厚生労働省は先ごろ、一般会計総額が33兆9,450億円に上る令和4年度予算の概算要求をまとめた。前年度当初比8,070億円、2.4%増の過去最大となったが、新型コロナウイルスの感染状況次第では、さらに膨らむ可能性もある。コロナ患者の病床確保支援を盛り込んだが、病床確保には資金的な手当以外の別の手法も求められそうだ。

 

同省の要求は ①新型コロナの経験を踏まえた柔軟で強靱な保健・医療・介護の構築②ポストコロナに向けた「成長と雇用の好循環」の実現③子どもを産み育てやすい社会の実現④安心して暮らせる社会の構築の4つを柱としている。

 

新型コロナ関連では「新型コロナウイルス感染症から国民を守る医療等提供体制の確保」に56億円、「検査体制の確保、保健所・検疫所等の機能強化、ワクチン接種体制の構築」に29億円、「ワクチン・治療薬等の研究開発の推進」に19億円、「研究開発体制の強化等」に737億円、「医薬品・医療機器等の開発促進等」に113億円を要求している。

 

この中でも、特に国民の関心が高いのは「新型コロナウイルス感染症から国民を守る医療提供体制の確保」だろう。

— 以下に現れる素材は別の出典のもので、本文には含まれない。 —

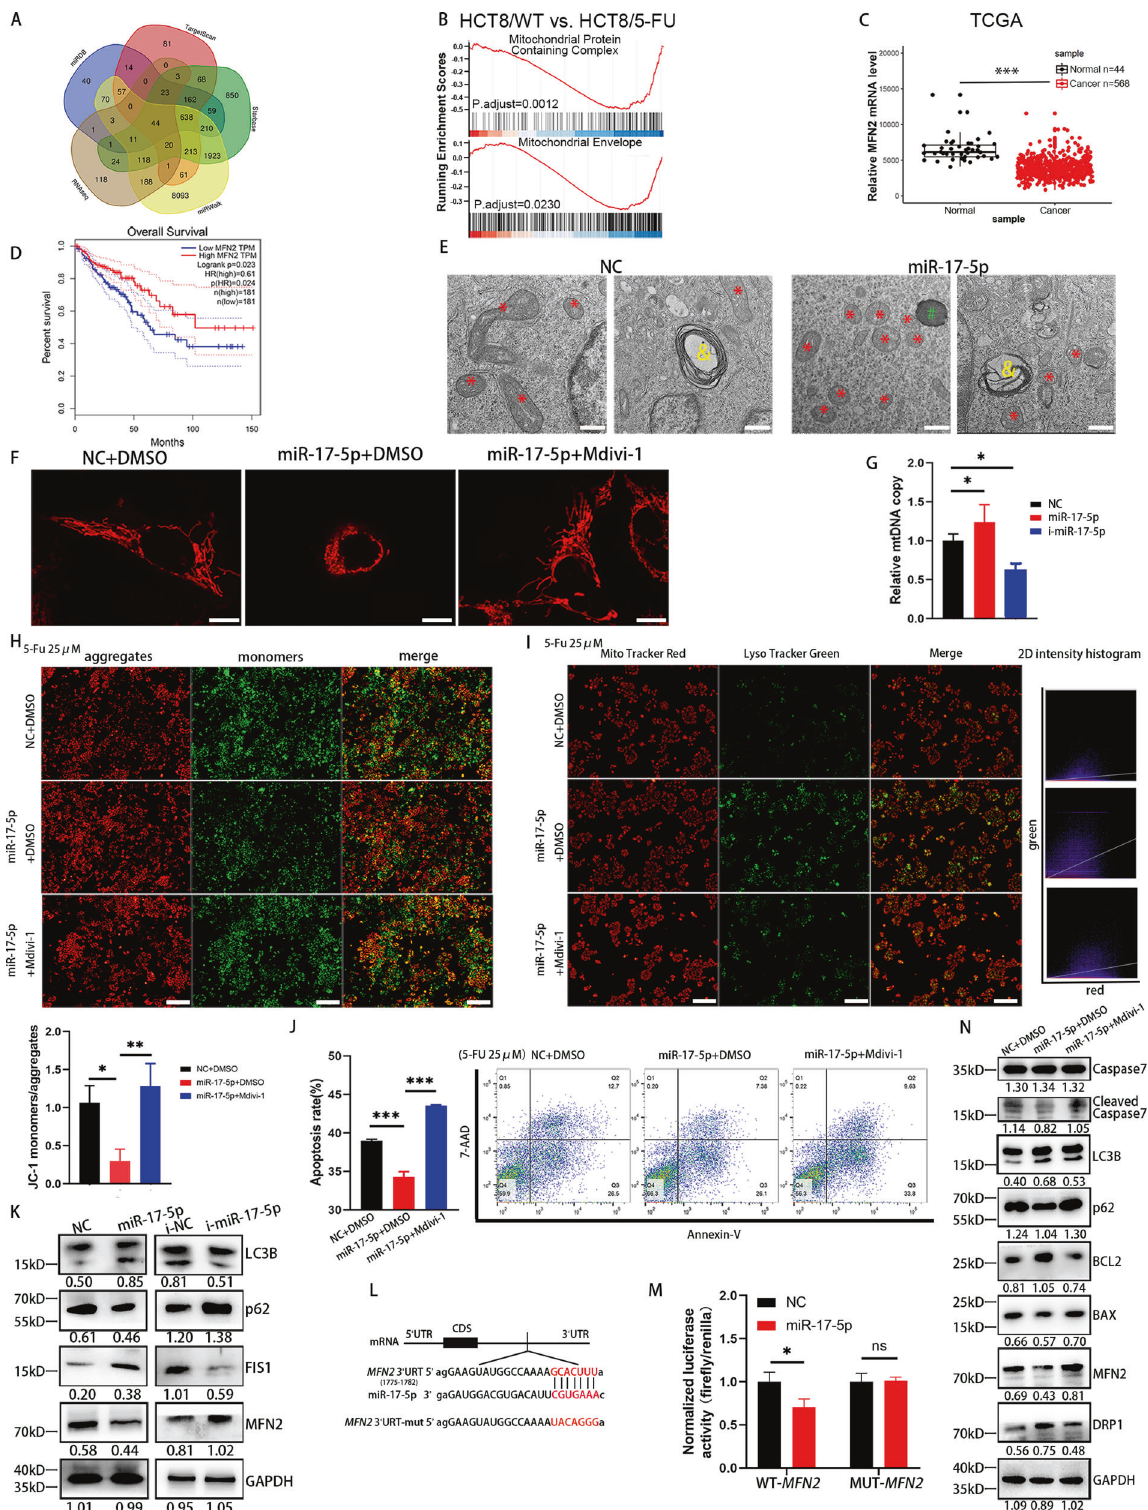
changes in the mitochondria and autophagosome. As shown in Fig. 2E, the miR-17-5p overexpression group shown a distinctly fragmented mitochondrial morphology compared with the control group, which indicated that miR-17-5p increased fi ssion and decreased mitochondrial fusion. Mdivi-1, an inhibitor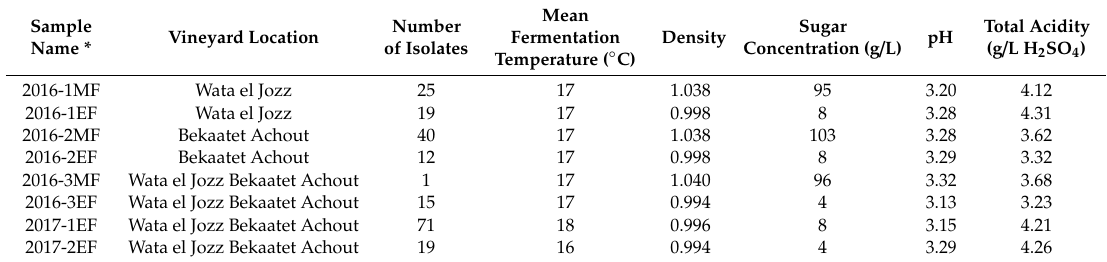
Table 3. Sample repartition and chemical analysis of the ‘Merwah’ samples collected at the middle and the end of the alcoholic fermentations over the two harvest seasons (2016,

要求では「医療機関への支援」として「感染症患者を受け入れる医療機関に対する病床確保等のための支援について、今後の対応の在り方を検討し、実施する」として事項要求となっており、具体的内容については、今後の感染状況を踏まえ、予算編成過程で検討することとなっている。

 

今後、病床確保のための医療機関の支援をめぐる財政措置が決定されていくのだろうが、病床確保のためには支援金的なものだけでは不十分なことは、今回の医療の逼迫をみれば明らかだ。

 

厚労省は、新型コロナ対応で新たに病床を確保した医療機関に1床当たり最大1,950万円を補助しているが、それでも、東京都では確保病床数と病床使用率の乖離が大きいという事態になった。これは確保した病床が実際に利用されないということがあったことになる。

問題なのは、病床対策が補助金を出しながらもほとんどが協力を〝お願いベース〟で行わざるを得ないことだ。

 

その点について同省は今回の要求で「感染症患者を受け入れる医療機関に対する病床確保等のための支援について、今後の対応の在り方を検討し、実施する」としたわけだが、病床確保のために実効性のある方策が必要だ。

 

なんらかの〝強制的〟な措置が必要かもしれないし、医師や看護師の人員確保のためには、これまでにない方策が必要かもしれない。もちろん、医療の逼迫が起こらないような感染対策が重要であることは間違いない。しかし、日本では感染者が欧米に比べて格段に少ない現実を考えれば、医療体制さえ確保していれば、国民に大きな安心を与えることができるのだろう。